··· Information shown ···

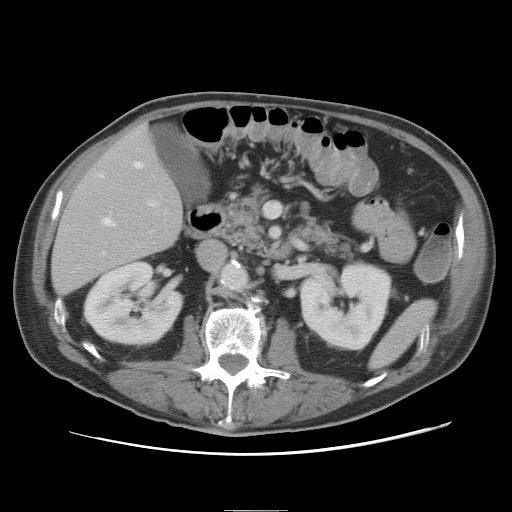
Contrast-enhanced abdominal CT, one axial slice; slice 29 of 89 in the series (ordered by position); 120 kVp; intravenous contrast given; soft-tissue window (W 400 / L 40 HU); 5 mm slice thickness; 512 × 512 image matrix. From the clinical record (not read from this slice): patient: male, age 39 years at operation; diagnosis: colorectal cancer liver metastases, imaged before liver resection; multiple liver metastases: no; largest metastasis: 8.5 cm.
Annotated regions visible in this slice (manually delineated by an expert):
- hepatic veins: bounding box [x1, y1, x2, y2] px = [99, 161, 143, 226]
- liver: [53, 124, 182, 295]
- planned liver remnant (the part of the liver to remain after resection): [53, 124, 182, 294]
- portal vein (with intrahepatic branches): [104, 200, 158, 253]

···

**Problem to solve:**
Print only the lines from the one with "Annotated regions visible" to the end of the records, both included.

**Solution:**
Annotated regions visible in this slice (manually delineated by an expert):
- hepatic veins: bounding box [x1, y1, x2, y2] px = [99, 161, 143, 226]
- liver: [53, 124, 182, 295]
- planned liver remnant (the part of the liver to remain after resection): [53, 124, 182, 294]
- portal vein (with intrahepatic branches): [104, 200, 158, 253]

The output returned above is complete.